— Work order —
Rewrite each of the rows below, replacing "切割机" with "裁切机" wherever it occurs and leaving everything else unchanged.

Saved entries:
::::::::::

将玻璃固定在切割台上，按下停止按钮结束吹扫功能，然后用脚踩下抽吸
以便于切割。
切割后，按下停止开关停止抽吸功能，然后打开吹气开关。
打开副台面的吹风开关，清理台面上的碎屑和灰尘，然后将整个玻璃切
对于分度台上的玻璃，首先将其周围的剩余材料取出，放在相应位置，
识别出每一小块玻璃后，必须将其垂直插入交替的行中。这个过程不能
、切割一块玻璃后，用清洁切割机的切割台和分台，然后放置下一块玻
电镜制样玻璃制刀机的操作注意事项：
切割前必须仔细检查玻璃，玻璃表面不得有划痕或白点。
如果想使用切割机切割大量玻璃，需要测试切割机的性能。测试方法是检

::::::::::

— Final answer —
将玻璃固定在切割台上，按下停止按钮结束吹扫功能，然后用脚踩下抽吸
以便于切割。
切割后，按下停止开关停止抽吸功能，然后打开吹气开关。
打开副台面的吹风开关，清理台面上的碎屑和灰尘，然后将整个玻璃切
对于分度台上的玻璃，首先将其周围的剩余材料取出，放在相应位置，
识别出每一小块玻璃后，必须将其垂直插入交替的行中。这个过程不能
、切割一块玻璃后，用清洁裁切机的切割台和分台，然后放置下一块玻
电镜制样玻璃制刀机的操作注意事项：
切割前必须仔细检查玻璃，玻璃表面不得有划痕或白点。
如果想使用裁切机切割大量玻璃，需要测试裁切机的性能。测试方法是检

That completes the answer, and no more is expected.